Glucocorticoid use is the most common form of drug-related osteoporosis, and its long-term administration for disorders such as rheumatoid arthritis and chronic obstructive pulmonary disease is associated with a high rate of fracture. For example, in one study, a group of patients treated with 10 mg of prednisone for 20 weeks experienced an 8 percent loss of BMD in the spine. Some experts suggest that any patient who receives orally administered glucocorticoids (such as Prednisone) in a dose of 5 mg or more for longer than 2 months is at high risk for excessive bone loss. 

People who have undergone organ transplant are at high risk for osteoporosis due to a variety of factors, including pretransplant organ failure and use of glucocorticoids after transplantation. 

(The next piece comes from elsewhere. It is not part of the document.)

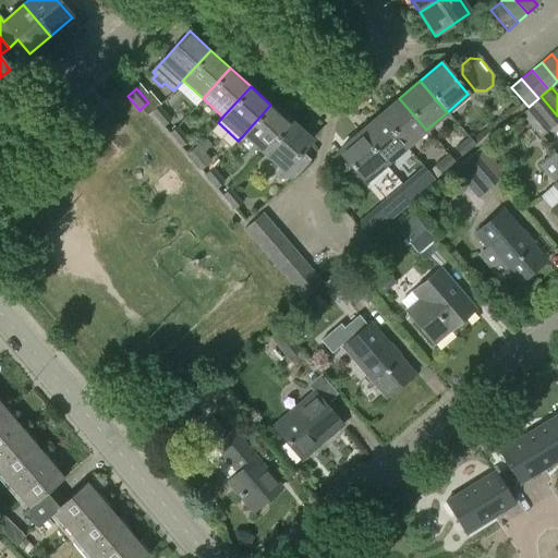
[(557,116),(541,96),(538,98),(531,105),(550,129),(557,122),(557,116)]
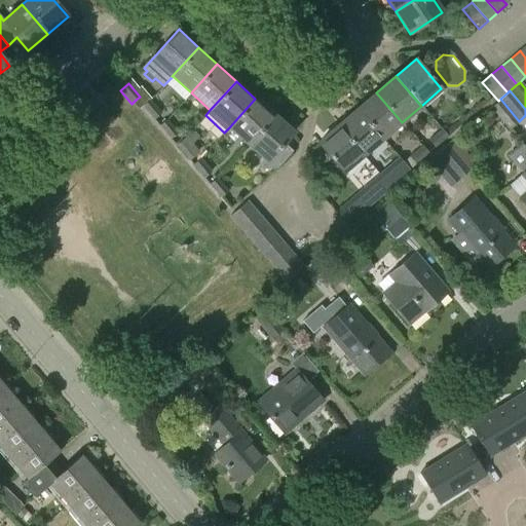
[(376,92),(357,109),(382,139),(402,122),(376,92)]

Hyperthyroidism is a well-described risk factor for osteoporosis. In addition, some studies have suggested that women taking thyroid replacement may also be at increased risk for excess bone loss, suggesting that careful regulation of thyroid replacement is important. 

Children and Adolescents 

Several groups of children and adolescents may be at risk for compromised bone health. Premature and low birth weight infants have lower-than-expected bone mass in the first few months of life, but the long-term implications are unknown. 

Glucocorticoids are now commonly used for the treatment of a variety of common childhood inflammatory diseases, and the bone effects of this treatment need to be considered when steroid use is required chronically. The long-term effects on bone health of intermittent courses of systemic steroids or the chronic use of inhaled steroids, as are often used in asthma, are not well described. 

Cystic fibrosis, celiac disease, and inflammatory bowel disease are examples of conditions associated with malabsorption and resultant osteopenia in some individuals. The osteoporosis of cystic fibrosis is also related to the frequent need for corticosteroids as well as to other undefined factors. 

Hypogonadal states, characterized clinically by delayed menarche, oligomenorrhea, or amenorrhea, are relatively common in adolescent girls and young women. Settings in which these occur include strenuous athletic training, emotional stress, and low body weight. Failure to achieve peak bone mass, bone loss, and increased fracture rates have been shown in this group. Anorexia nervosa deserves special mention. Although hypogonadism is an important feature of the clinical picture, the profound undernutrition and nutrition-related factors are also critical. This latter point is evidenced, in part, by the failure of estrogen replacement to correct the bone loss. 

Residents of Long-Term Care Facilities 

Residents of nursing homes and other long-term care facilities are at particularly high risk of fracture. Most have low BMD and a high prevalence of other risk factors for fracture, including advanced age, poor physical function, low muscle strength, decreased cognition and high rates of dementia, poor nutrition, and, often, use of multiple medications.